Aim of the exercise: Search the records for the line with "wrist: (348, 373)". Output that line and each line after it, exactly, and stop at the end; omit pictures.
········
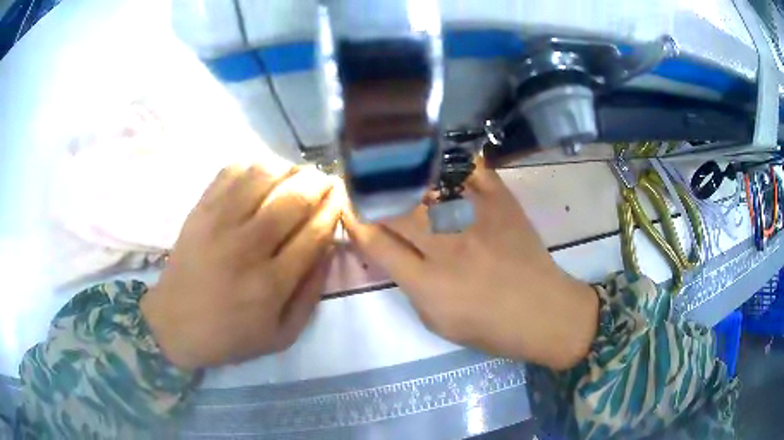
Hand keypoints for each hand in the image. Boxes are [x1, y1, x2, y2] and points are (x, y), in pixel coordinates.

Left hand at [141, 165, 340, 369]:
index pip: (314, 232)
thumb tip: (330, 247)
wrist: (176, 324)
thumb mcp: (283, 334)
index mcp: (271, 284)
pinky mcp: (200, 210)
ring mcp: (218, 223)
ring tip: (296, 174)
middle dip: (318, 182)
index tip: (342, 197)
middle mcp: (246, 247)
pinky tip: (263, 174)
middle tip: (326, 179)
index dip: (334, 208)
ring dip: (288, 168)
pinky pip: (230, 172)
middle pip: (292, 198)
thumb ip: (312, 293)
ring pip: (263, 176)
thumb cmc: (231, 335)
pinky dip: (253, 164)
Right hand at [344, 164, 597, 369]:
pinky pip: (472, 171)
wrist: (544, 313)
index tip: (347, 210)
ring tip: (386, 165)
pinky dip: (451, 161)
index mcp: (429, 283)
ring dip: (400, 175)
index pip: (377, 244)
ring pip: (426, 186)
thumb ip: (410, 286)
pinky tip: (436, 155)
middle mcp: (448, 245)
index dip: (356, 223)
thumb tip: (392, 253)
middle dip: (370, 195)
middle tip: (360, 184)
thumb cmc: (490, 328)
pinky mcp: (502, 203)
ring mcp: (476, 219)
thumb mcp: (437, 322)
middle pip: (396, 210)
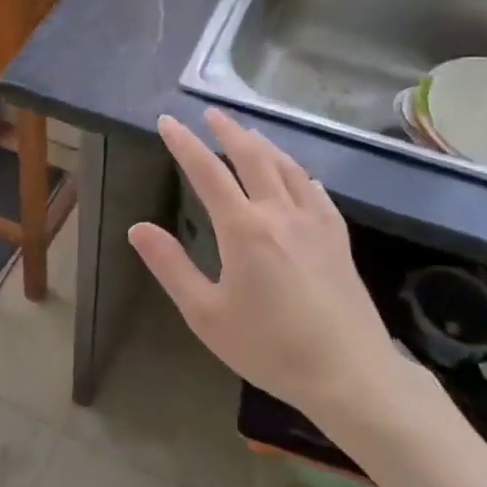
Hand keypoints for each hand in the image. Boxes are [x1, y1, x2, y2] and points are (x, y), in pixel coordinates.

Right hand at [129, 110, 419, 436]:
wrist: (348, 373)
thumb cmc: (269, 348)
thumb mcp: (206, 314)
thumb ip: (171, 267)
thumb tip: (138, 228)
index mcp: (243, 229)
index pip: (207, 172)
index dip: (184, 144)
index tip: (168, 121)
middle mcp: (279, 213)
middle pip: (252, 157)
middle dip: (228, 131)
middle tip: (211, 113)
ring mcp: (314, 222)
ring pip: (287, 168)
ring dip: (263, 145)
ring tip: (248, 132)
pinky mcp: (338, 238)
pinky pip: (316, 191)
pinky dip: (299, 174)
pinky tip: (299, 175)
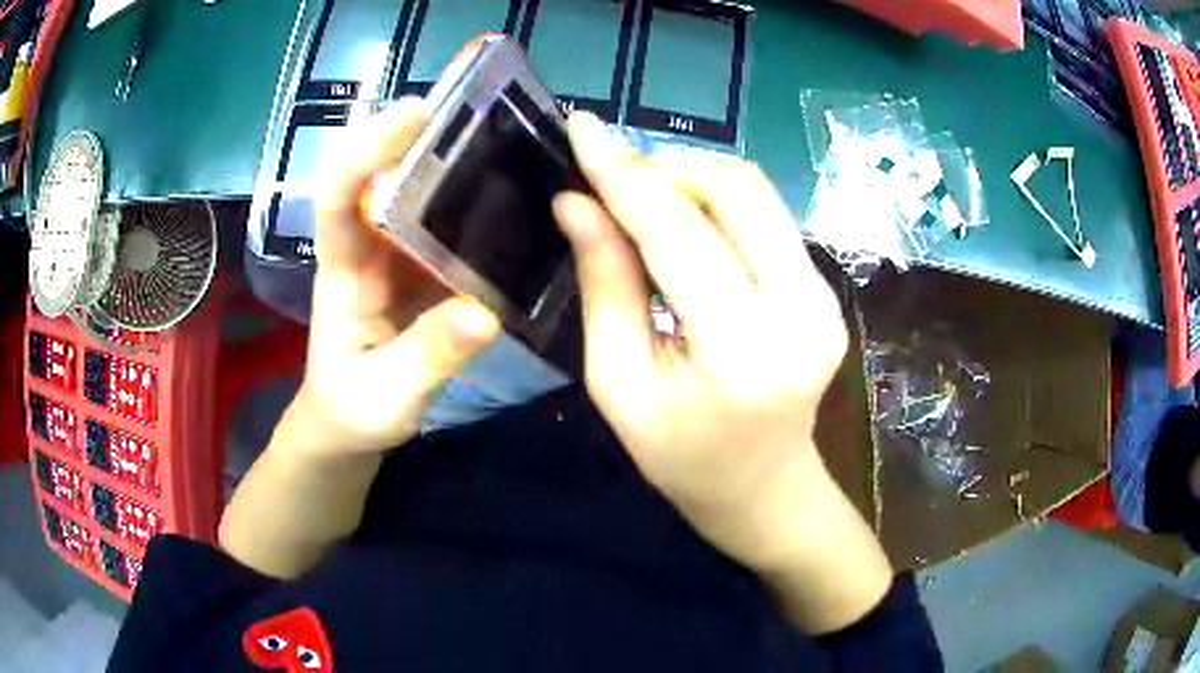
········
Solution to the problem:
wrist: (348, 373)
thumb cmc: (269, 348)
thumb mcp: (206, 314)
thumb ip: (171, 267)
thumb tip: (138, 228)
index mcp: (243, 229)
index pip: (207, 172)
index dip: (184, 144)
index tip: (168, 121)
middle mcp: (279, 213)
middle pip: (252, 157)
middle dip: (228, 131)
middle tip: (211, 113)
ring mcp: (314, 222)
ring pip: (287, 168)
ring dip: (263, 145)
ring tip: (248, 132)
pinky mcp: (338, 238)
pinky pip: (316, 191)
pinky dip: (299, 174)
pinky tip: (299, 175)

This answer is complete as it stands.